[Given entries]
Start of Block

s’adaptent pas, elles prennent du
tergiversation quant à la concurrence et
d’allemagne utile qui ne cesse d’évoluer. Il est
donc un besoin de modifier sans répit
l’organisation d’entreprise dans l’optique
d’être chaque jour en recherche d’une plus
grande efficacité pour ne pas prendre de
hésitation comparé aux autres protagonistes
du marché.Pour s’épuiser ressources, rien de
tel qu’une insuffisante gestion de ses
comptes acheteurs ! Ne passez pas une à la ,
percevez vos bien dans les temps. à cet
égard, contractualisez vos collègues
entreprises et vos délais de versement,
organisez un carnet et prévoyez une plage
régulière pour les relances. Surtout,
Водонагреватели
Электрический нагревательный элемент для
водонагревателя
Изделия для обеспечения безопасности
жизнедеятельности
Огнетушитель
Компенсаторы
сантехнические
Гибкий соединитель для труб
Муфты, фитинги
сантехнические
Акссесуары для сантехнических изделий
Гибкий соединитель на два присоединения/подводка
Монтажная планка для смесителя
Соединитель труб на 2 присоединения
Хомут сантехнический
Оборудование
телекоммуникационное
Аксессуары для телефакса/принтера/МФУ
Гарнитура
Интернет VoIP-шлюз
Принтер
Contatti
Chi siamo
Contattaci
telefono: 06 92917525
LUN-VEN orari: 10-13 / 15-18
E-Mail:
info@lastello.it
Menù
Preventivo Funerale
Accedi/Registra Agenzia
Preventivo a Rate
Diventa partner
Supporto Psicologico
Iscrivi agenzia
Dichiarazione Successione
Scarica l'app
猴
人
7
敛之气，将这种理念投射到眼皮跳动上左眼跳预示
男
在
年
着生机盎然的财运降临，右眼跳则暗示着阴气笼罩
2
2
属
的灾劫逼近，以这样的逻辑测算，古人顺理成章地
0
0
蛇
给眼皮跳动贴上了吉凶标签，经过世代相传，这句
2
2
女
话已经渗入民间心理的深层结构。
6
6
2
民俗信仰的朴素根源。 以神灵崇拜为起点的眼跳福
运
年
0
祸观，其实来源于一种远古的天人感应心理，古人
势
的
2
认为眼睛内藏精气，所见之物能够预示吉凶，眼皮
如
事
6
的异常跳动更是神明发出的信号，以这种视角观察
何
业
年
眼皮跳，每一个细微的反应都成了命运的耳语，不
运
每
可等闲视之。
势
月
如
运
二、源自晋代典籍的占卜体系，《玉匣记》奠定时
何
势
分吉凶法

End of Block
Start of Block

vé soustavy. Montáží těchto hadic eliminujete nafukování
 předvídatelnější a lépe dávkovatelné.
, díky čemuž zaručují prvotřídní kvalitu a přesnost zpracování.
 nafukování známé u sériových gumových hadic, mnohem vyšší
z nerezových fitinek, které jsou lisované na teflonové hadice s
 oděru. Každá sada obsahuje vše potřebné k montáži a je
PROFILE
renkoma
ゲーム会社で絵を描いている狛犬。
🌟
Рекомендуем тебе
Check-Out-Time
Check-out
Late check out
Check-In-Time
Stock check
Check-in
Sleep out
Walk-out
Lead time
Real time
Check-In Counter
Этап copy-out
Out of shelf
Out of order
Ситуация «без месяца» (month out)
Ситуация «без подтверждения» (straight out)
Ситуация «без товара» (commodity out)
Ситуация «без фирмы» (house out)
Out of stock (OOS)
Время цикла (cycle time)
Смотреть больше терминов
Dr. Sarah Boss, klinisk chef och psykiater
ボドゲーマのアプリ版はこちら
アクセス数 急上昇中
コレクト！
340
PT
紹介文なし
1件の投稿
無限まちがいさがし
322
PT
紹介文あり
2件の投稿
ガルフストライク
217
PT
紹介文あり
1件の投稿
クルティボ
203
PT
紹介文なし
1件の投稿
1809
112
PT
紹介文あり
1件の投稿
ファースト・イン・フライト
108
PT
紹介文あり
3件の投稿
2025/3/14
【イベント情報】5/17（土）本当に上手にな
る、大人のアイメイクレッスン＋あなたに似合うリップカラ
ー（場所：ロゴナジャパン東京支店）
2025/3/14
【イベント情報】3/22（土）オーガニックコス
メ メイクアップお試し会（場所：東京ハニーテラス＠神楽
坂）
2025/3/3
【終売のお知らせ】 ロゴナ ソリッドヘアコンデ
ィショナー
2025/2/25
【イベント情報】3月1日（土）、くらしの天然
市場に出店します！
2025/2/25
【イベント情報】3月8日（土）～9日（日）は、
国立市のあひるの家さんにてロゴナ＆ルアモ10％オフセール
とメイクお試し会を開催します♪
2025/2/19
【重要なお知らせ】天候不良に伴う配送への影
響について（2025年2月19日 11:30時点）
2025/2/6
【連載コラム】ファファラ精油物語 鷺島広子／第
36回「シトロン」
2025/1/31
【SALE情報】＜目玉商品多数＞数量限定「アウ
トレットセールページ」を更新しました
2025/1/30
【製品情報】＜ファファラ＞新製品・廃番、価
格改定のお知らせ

End of Block
Start of Block

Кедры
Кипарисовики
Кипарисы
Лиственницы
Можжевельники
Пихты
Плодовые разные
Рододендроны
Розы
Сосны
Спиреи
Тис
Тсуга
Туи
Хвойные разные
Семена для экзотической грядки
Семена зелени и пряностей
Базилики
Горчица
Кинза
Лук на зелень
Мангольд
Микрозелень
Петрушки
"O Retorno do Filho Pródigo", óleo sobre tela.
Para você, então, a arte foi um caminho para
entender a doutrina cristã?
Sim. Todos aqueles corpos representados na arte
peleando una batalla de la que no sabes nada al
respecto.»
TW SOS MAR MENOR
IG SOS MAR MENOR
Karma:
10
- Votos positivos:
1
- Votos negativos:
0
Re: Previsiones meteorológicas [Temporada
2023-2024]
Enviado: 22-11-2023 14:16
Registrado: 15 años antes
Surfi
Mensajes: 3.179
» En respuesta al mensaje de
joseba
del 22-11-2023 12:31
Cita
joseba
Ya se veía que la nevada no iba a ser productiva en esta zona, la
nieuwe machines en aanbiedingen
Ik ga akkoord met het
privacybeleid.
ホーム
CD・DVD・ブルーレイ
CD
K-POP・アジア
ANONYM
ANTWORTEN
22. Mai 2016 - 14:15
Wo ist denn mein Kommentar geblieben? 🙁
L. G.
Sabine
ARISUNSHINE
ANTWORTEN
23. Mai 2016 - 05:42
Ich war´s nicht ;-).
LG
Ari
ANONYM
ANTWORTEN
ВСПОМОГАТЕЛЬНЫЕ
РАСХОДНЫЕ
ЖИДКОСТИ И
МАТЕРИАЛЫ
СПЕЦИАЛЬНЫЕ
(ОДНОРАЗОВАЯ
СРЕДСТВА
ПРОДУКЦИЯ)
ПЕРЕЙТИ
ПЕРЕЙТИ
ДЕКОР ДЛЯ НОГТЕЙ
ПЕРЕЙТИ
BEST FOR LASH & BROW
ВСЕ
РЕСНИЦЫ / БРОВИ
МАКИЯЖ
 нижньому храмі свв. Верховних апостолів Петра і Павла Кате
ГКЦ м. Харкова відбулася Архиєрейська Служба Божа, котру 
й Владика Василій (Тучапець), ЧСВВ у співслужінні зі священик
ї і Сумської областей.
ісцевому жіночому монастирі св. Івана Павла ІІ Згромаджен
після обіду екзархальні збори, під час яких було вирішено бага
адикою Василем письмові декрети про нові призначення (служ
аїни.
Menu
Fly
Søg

End of Block

[Task to carry out] From the records above, print exactly the lines that run from the line with "s’adaptent pas, elles prennent du" to the line with "égard, contractualisez vos collègues", inclusive.

[Problem solution]
s’adaptent pas, elles prennent du
tergiversation quant à la concurrence et
d’allemagne utile qui ne cesse d’évoluer. Il est
donc un besoin de modifier sans répit
l’organisation d’entreprise dans l’optique
d’être chaque jour en recherche d’une plus
grande efficacité pour ne pas prendre de
hésitation comparé aux autres protagonistes
du marché.Pour s’épuiser ressources, rien de
tel qu’une insuffisante gestion de ses
comptes acheteurs ! Ne passez pas une à la ,
percevez vos bien dans les temps. à cet
égard, contractualisez vos collègues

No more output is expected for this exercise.